Some social-media users attempting to buy tickets got an error code on the Telecharge website indicating that the service was “having a problem with this feature of the site right now,” and asking them to “please try again.”

“Waited….waited…waited….more than an hour behind 17,000 others and just got into buy @HamiltonMusical tickets for #hamiltonphilly and this,” one user said of the error page. “I should’ve slept in…”

“Your system won’t let me buy anything @Telecharge,” another said after receiving an error. “Terrible experience for Hamilton Philly.”

Others said the service worked for them, and quickly.

“45 minutes later of staring at my phone barely touching it and success!” one Twitter user wrote.

Qualitatively, the online queue struck some as being less hardcore than waiting in line live on Walnut Street.

“Sitting in front of the computer this morning, waiting in an online queue to buy ‘Hamilton’ tickets for the Philadelphia stop on the tour,” one wrote. “It’s civilized, but it sorta lacks the physical/moral commitment of camping out all night on the sidewalk in front of the theater.”

Samantha Boychuck of Marlton can attest to that commitment.

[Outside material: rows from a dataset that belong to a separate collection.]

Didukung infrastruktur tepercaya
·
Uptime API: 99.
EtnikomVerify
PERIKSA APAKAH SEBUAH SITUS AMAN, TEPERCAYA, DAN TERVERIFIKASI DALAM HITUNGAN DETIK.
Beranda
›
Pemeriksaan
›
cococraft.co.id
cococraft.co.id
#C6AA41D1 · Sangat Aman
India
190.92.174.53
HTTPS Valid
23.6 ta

She took the train in from Jersey with her mother Tuesday morning to arrive at the Forrest Theatre around 7 a.m. The pair waited for about a half hour before getting their own wristbands, and returned in the afternoon to purchase four tickets each.

“They seemed impossible to get, but now that I have them, it’s surreal,” Boychuck said. “Like, what? I have Hamilton tickets?”

If you missed out on both ticket-purchasing methods, don’t lose hope. There will be 40 tickets released ahead of each performance for $10 apiece, with winners set to be decided via a pre-show lottery. Details for that lottery have not been announced, but should be made clearer closer to the start of Hamilton’s run.